Starting at the line containing "right ear: (26, 1065)" and ending at the line containing "left shoulder: (1283, 941)", print every line of the material below exactly, both ends included, and stop there.

○ ○ ○ ○ ○ ○ ○

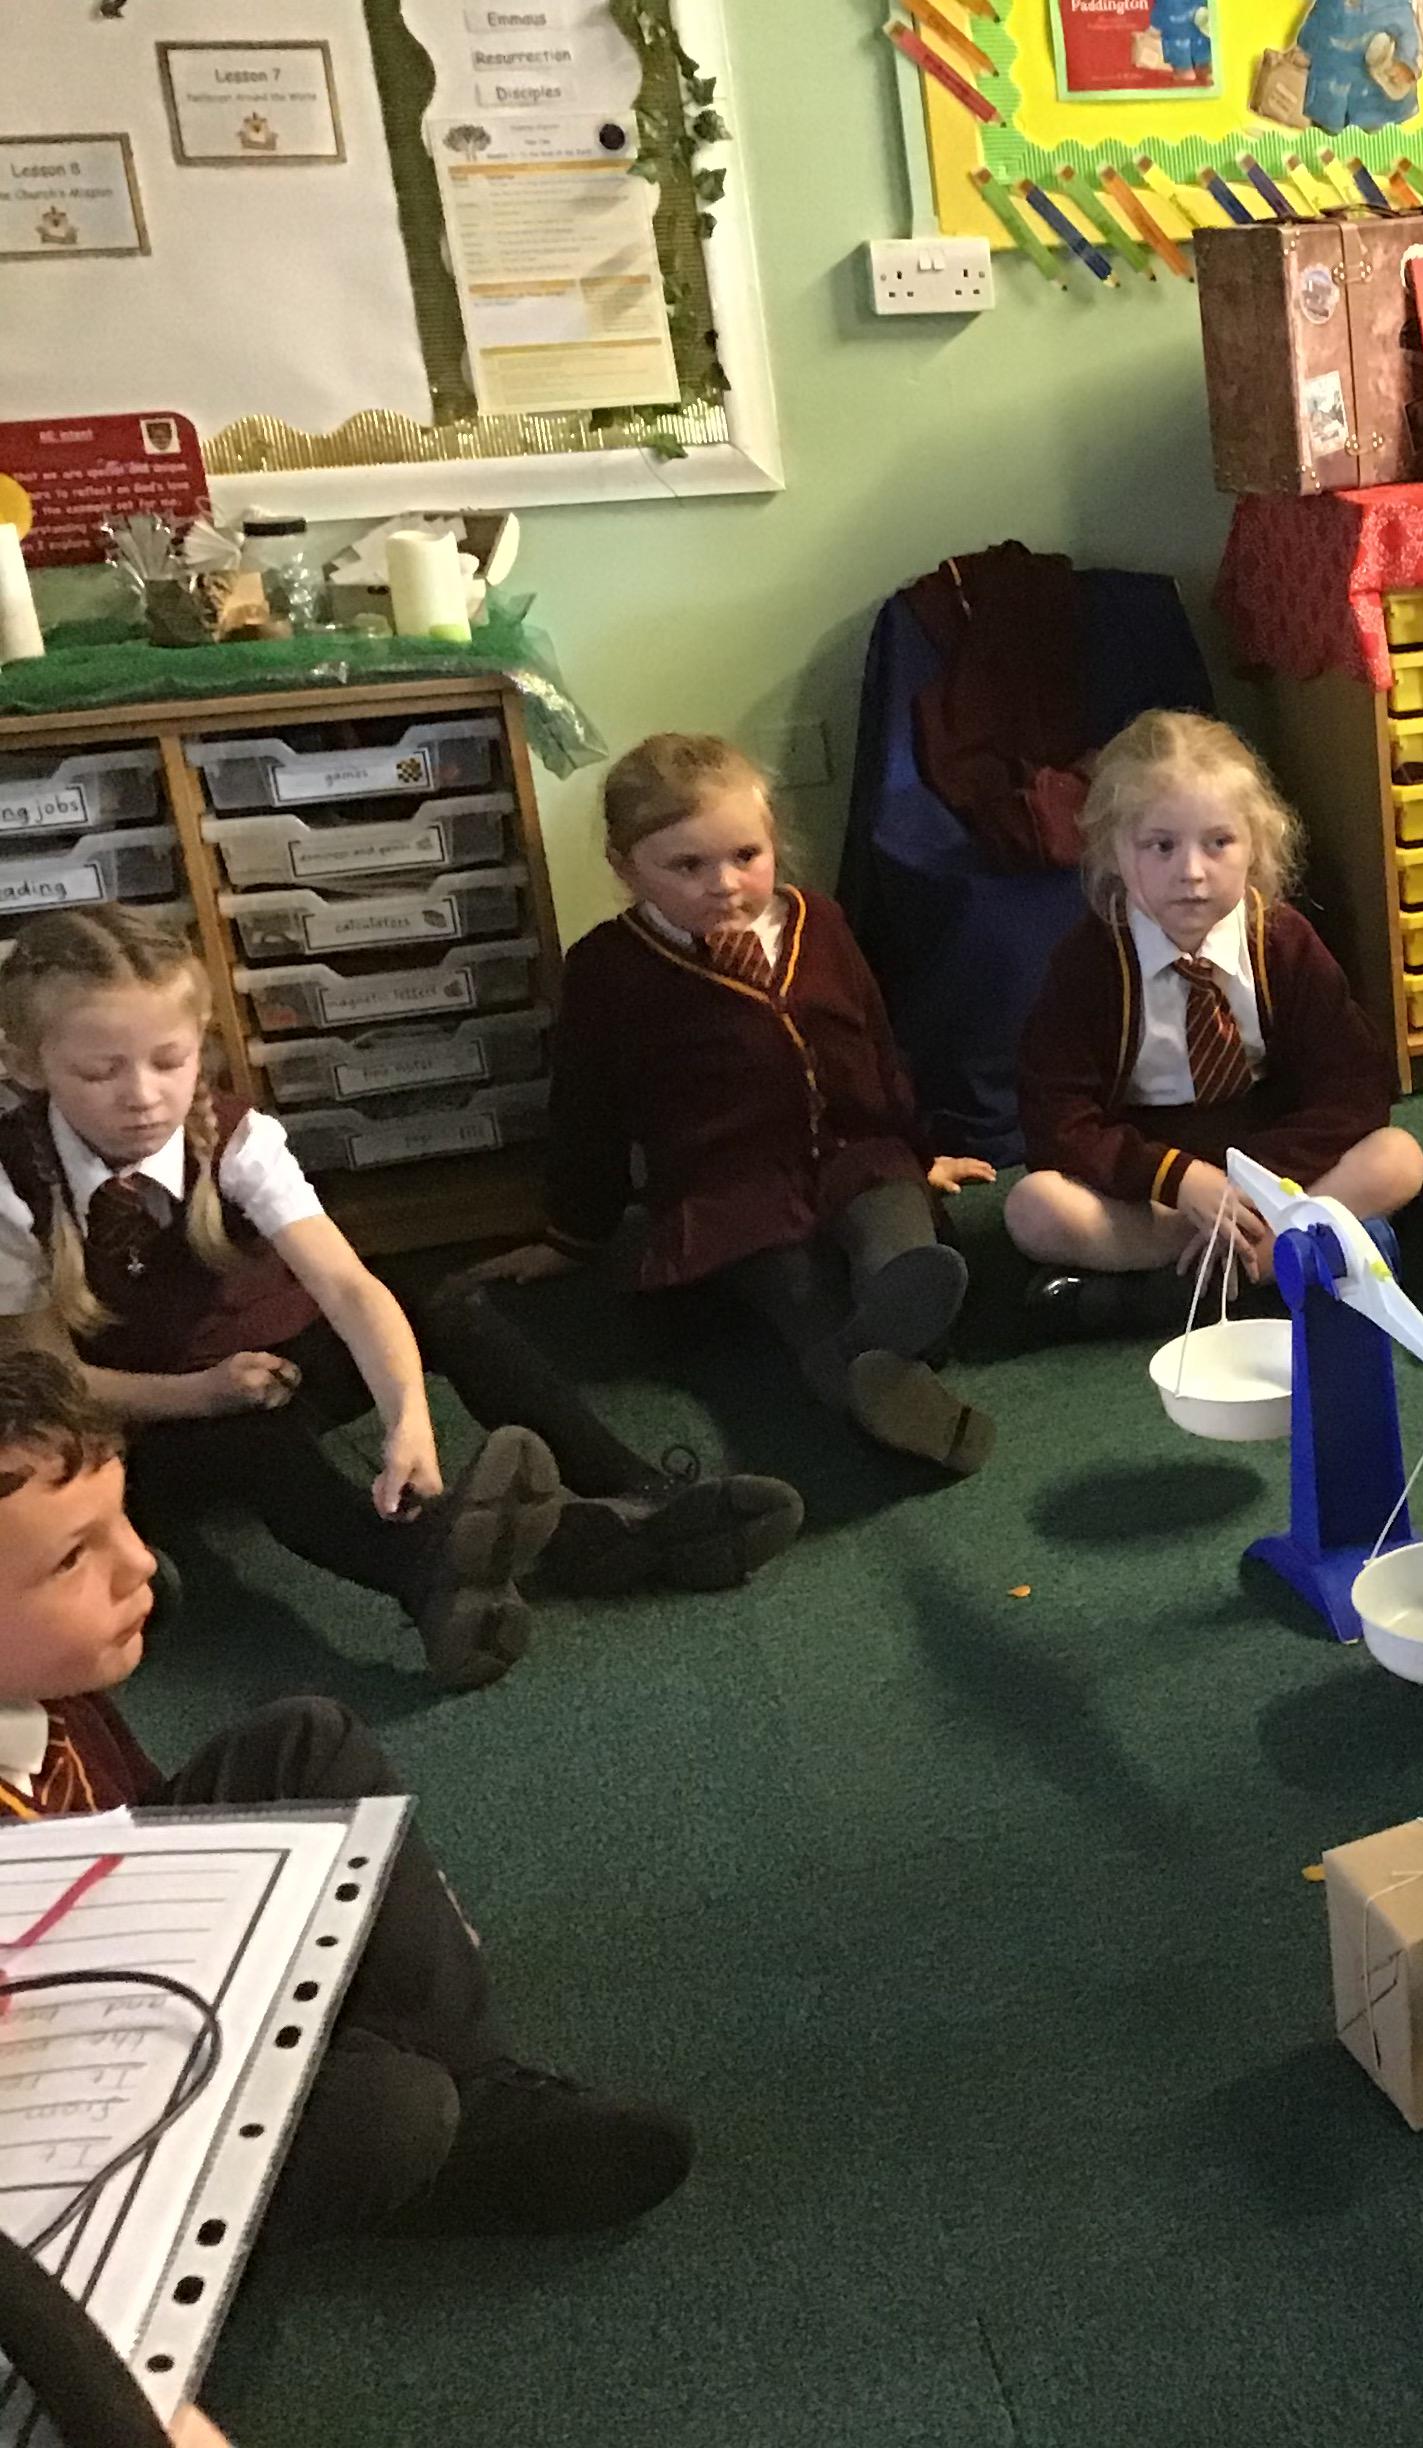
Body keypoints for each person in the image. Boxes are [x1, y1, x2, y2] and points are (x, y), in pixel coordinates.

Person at [0, 907, 795, 1691]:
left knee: (440, 1306)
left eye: (168, 1061)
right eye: (101, 1073)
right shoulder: (12, 1184)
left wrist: (407, 1417)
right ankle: (424, 1572)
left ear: (198, 1043)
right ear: (26, 1065)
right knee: (254, 1443)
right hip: (156, 1411)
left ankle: (635, 1495)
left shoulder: (235, 1138)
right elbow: (55, 1382)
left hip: (278, 1357)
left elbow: (348, 1286)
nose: (143, 1096)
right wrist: (201, 1394)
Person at [0, 1345, 691, 2239]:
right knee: (386, 2111)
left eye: (122, 1521)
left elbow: (135, 1833)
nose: (139, 1564)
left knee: (308, 1741)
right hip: (68, 2105)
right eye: (71, 1560)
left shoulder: (47, 1685)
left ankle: (481, 2089)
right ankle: (421, 2151)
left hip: (120, 1936)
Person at [480, 734, 998, 1476]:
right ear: (626, 868)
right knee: (801, 1296)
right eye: (687, 866)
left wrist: (919, 1154)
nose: (723, 884)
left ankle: (896, 1312)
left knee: (899, 1237)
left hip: (859, 1155)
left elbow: (877, 1046)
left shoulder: (819, 922)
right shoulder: (608, 968)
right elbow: (587, 1108)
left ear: (773, 843)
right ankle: (883, 1383)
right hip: (729, 1191)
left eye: (745, 856)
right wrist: (574, 1233)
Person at [1009, 711, 1423, 1334]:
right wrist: (1178, 1180)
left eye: (1219, 843)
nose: (1192, 872)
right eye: (1161, 846)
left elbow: (1354, 1087)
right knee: (1034, 1207)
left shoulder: (1283, 941)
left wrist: (1248, 1185)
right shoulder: (1089, 962)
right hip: (1156, 1187)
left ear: (1257, 845)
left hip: (1271, 1165)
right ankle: (1266, 1262)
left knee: (1399, 1157)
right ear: (1115, 851)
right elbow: (1057, 1119)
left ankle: (1203, 1276)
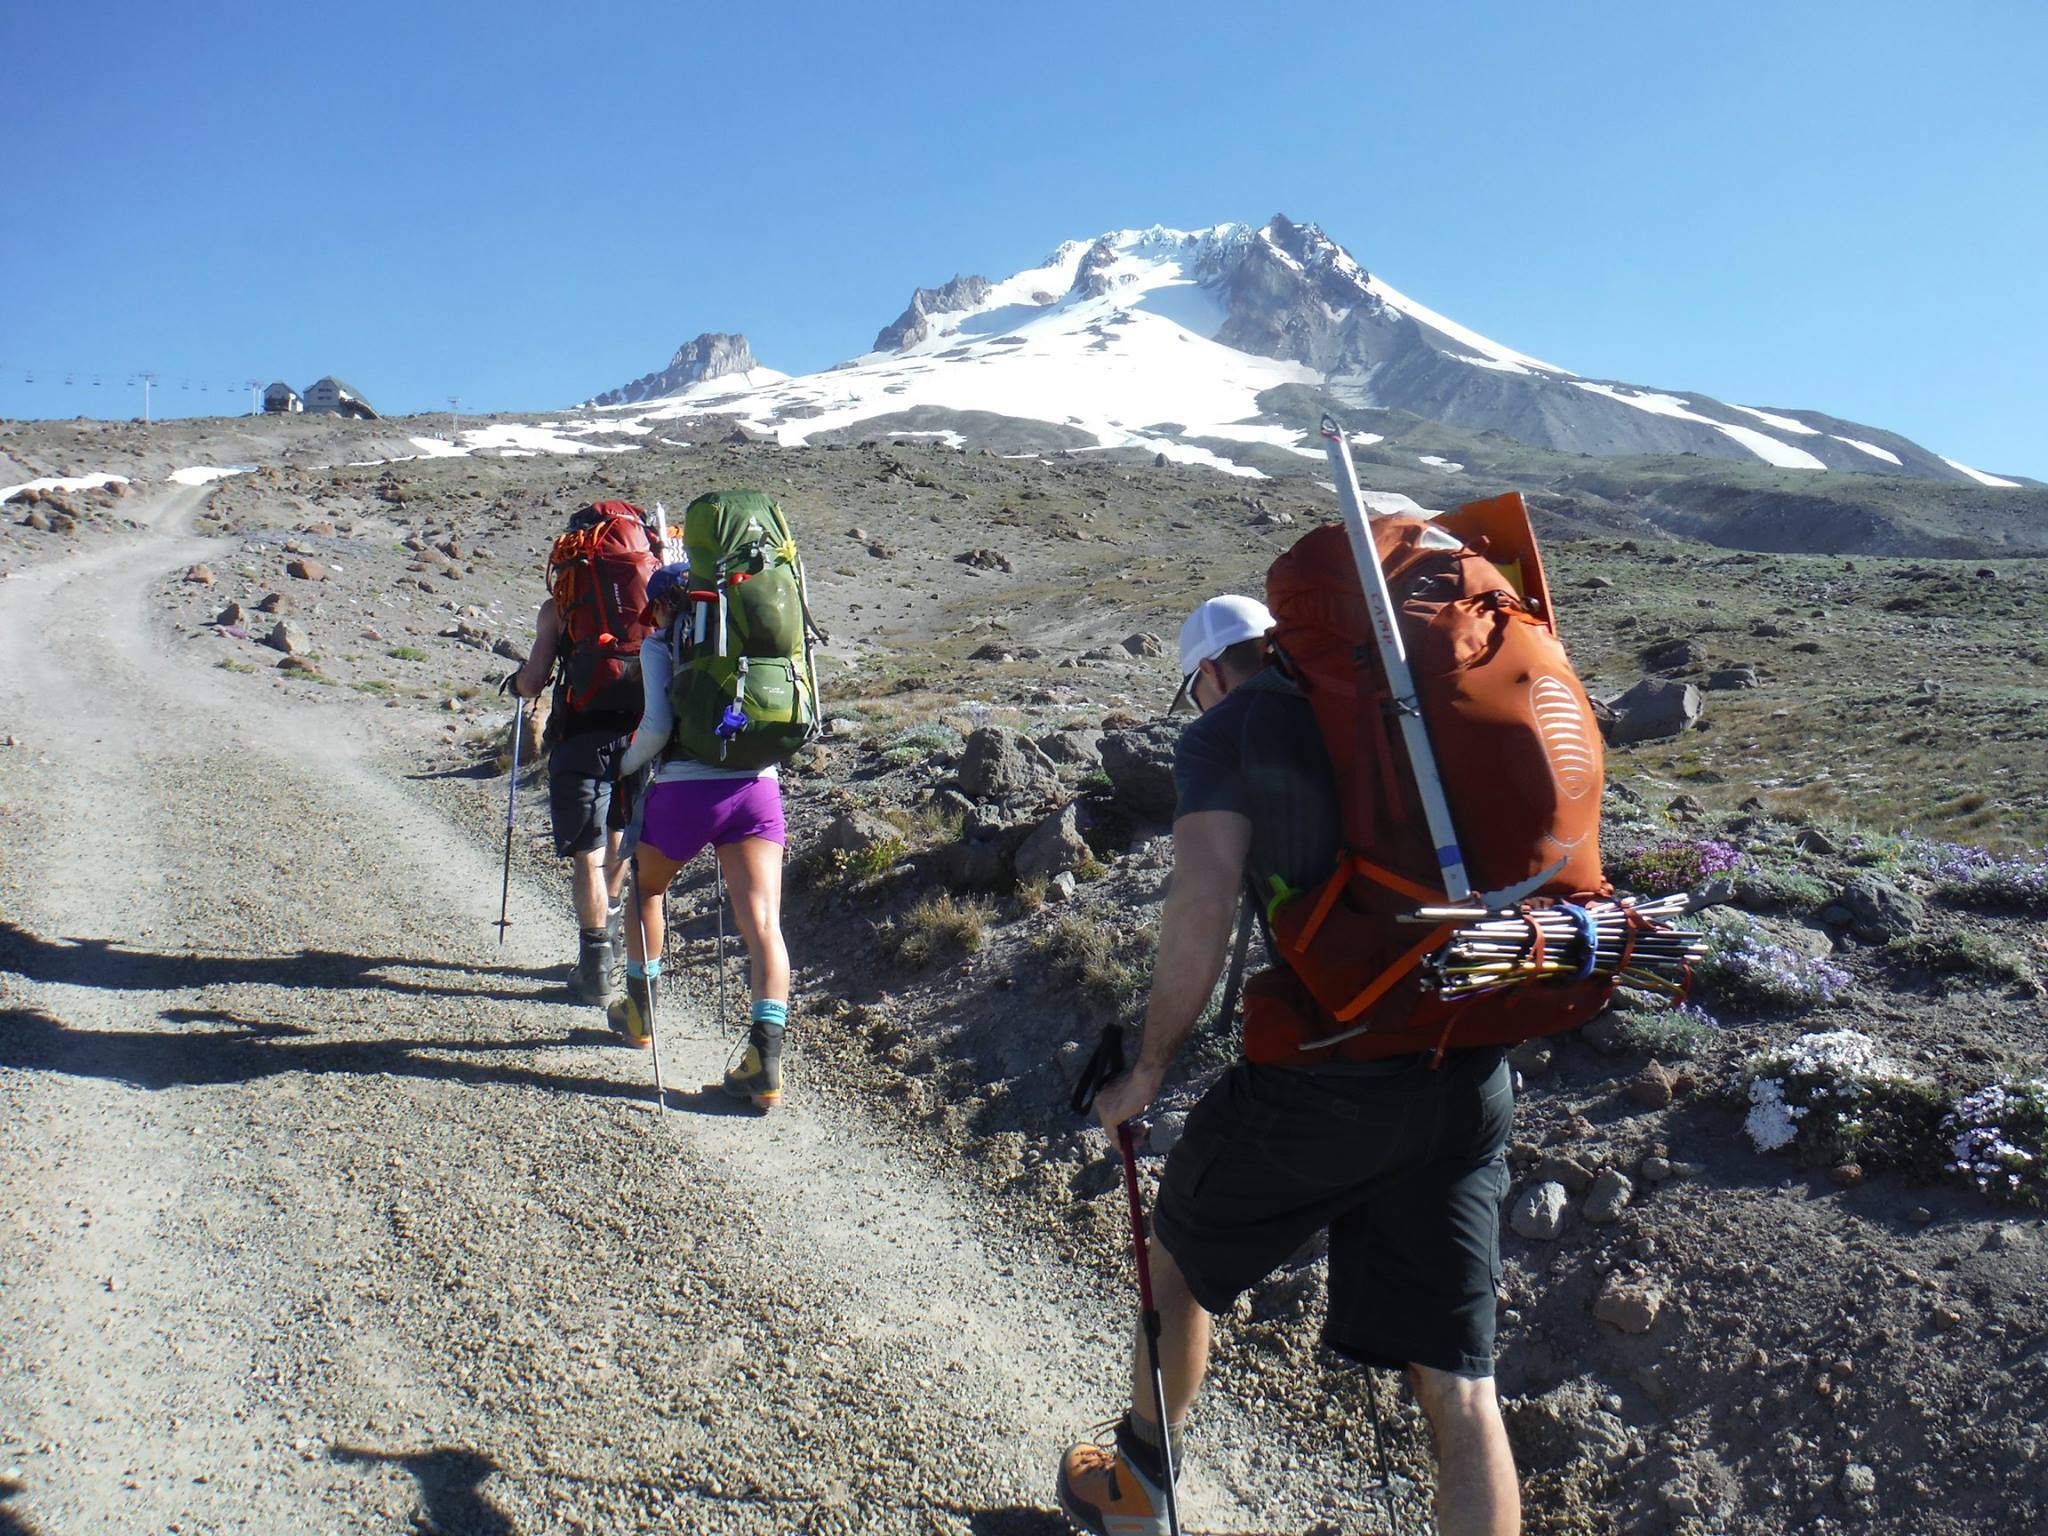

○ ○ ○ ○ ○ ○ ○

ANSWER SPACE:
right ear: (26, 1065)
right knee: (254, 1443)
right hip: (156, 1411)
left ankle: (635, 1495)
left shoulder: (235, 1138)
right elbow: (55, 1382)
left hip: (278, 1357)
left elbow: (348, 1286)
nose: (143, 1096)
right wrist: (201, 1394)
Person at [0, 1345, 691, 2239]:
right knee: (386, 2111)
left eye: (122, 1521)
left elbow: (135, 1833)
nose: (139, 1564)
left knee: (308, 1741)
right hip: (68, 2105)
right eye: (71, 1560)
left shoulder: (47, 1685)
left ankle: (481, 2089)
right ankle: (421, 2151)
left hip: (120, 1936)
Person at [480, 734, 998, 1476]:
right ear: (626, 868)
right knee: (801, 1296)
right eye: (687, 866)
left wrist: (919, 1154)
nose: (723, 884)
left ankle: (896, 1312)
left knee: (899, 1237)
left hip: (859, 1155)
left elbow: (877, 1046)
left shoulder: (819, 922)
right shoulder: (608, 968)
right elbow: (587, 1108)
left ear: (773, 843)
right ankle: (883, 1383)
right hip: (729, 1191)
left eye: (745, 856)
right wrist: (574, 1233)
Person at [1009, 711, 1423, 1334]:
right wrist: (1178, 1180)
left eye: (1219, 843)
nose: (1192, 872)
right eye: (1161, 846)
left elbow: (1354, 1087)
right knee: (1034, 1207)
left shoulder: (1283, 941)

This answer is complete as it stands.